Ventricular tachycardia (VT)

‘Tachy’ means ‘going fast’, ‘cardia’ is to do with the heart. Says it all, really. Your heart is beating too fast so the Ventricles do not get a chance to fill with blood before squeezing it out. Again, no decent pulse is detectable.

(Picture Wikipedia:  https://en.wikipedia.org/wiki/Ventricular_tachycardia)

There are other rhythms (or variations of the above) but this is all we need for now. What you need to know is that a defibrillator will not shock NSR (bad move if it tried), It also will not shock Asystole as, generally speaking, shocking it will not help. It will recognise and shock VF or VT in the hope of converting those rhythms to NSR again.

What you also need to know is that since you cannot shock Asystole, if your patient has that, then they are in a pretty bad way, much worse than the others.

Anyway, back to the story..another CFR story…

An elderly gentleman had been out shopping with his daughter. On getting back in her car, he had suddenly gone unconscious. Cue 999 call and I rocked up about three minutes later, immediately in front of a technician in a Rapid Response Vehicle (RRV – as opposed to my people carrier, a SRV).

Can’t do a lot with him in the seat and as there was no trauma involved, neck and spine injuries were non-existent, so we rapidly lifted him out and lay him on the ground. I started CPR whilst the other Responder put his Defibrillator on the patient. His has a screen and we could see immediately that the patient was in Asystole. Nothing the Defibrillator can do (see above), so we crack on with CPR. Every now and again, we stop to check the rhythm, but still asystole. One of my CFR team stops by (happened to be passing) and lends a hand with the compressions.

> _STUDY MATERIAL_:

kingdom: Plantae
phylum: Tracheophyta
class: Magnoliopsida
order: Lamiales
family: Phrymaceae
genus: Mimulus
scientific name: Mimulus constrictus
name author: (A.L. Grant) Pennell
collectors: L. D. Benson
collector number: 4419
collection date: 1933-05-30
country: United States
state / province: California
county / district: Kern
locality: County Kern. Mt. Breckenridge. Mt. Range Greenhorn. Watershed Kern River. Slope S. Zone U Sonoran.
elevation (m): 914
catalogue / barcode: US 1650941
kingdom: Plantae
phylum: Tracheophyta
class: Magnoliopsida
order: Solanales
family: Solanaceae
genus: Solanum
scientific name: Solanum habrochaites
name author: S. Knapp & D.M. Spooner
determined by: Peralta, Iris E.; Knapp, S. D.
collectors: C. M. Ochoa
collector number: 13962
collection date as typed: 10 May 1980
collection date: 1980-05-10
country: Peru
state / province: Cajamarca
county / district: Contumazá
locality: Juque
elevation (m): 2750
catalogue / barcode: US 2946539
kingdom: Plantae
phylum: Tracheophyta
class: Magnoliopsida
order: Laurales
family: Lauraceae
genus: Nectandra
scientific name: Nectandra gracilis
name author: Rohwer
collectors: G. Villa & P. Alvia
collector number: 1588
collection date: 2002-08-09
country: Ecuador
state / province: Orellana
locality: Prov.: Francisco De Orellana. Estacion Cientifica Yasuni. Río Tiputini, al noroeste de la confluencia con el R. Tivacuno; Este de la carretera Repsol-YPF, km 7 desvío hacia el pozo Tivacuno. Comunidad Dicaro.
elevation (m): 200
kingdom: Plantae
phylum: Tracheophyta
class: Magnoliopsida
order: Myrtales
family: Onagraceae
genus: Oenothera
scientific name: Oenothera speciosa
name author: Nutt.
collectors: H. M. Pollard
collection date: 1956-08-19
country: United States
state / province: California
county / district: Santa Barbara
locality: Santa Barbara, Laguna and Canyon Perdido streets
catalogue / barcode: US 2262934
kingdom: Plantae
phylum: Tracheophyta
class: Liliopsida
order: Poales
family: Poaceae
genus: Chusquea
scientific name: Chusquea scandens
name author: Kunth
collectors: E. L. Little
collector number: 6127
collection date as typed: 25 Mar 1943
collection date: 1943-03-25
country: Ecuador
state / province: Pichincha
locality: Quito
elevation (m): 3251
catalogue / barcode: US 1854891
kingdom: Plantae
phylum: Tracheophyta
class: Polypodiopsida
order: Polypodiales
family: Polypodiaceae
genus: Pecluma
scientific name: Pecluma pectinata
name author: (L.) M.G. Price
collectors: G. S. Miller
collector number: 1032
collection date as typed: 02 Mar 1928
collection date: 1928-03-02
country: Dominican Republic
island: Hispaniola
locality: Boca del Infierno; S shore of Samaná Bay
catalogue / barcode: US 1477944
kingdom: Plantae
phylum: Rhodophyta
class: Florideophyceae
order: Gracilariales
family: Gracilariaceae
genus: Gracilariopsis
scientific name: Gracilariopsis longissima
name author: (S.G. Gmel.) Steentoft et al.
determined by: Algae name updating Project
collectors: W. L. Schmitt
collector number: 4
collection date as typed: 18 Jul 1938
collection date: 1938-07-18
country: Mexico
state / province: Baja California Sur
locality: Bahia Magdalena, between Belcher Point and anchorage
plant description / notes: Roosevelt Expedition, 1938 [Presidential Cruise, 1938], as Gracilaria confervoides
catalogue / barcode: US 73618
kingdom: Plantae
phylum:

> _ABOUT THIS TASK_: Reproduce the part of the ventricular tachycardia text between "Ventricular tachycardia (VT)" and "to NSR again.", inclusive, word for word.

> _ANSWER SPACE_:
Ventricular tachycardia (VT)

‘Tachy’ means ‘going fast’, ‘cardia’ is to do with the heart. Says it all, really. Your heart is beating too fast so the Ventricles do not get a chance to fill with blood before squeezing it out. Again, no decent pulse is detectable.

(Picture Wikipedia:  https://en.wikipedia.org/wiki/Ventricular_tachycardia)

There are other rhythms (or variations of the above) but this is all we need for now. What you need to know is that a defibrillator will not shock NSR (bad move if it tried), It also will not shock Asystole as, generally speaking, shocking it will not help. It will recognise and shock VF or VT in the hope of converting those rhythms to NSR again.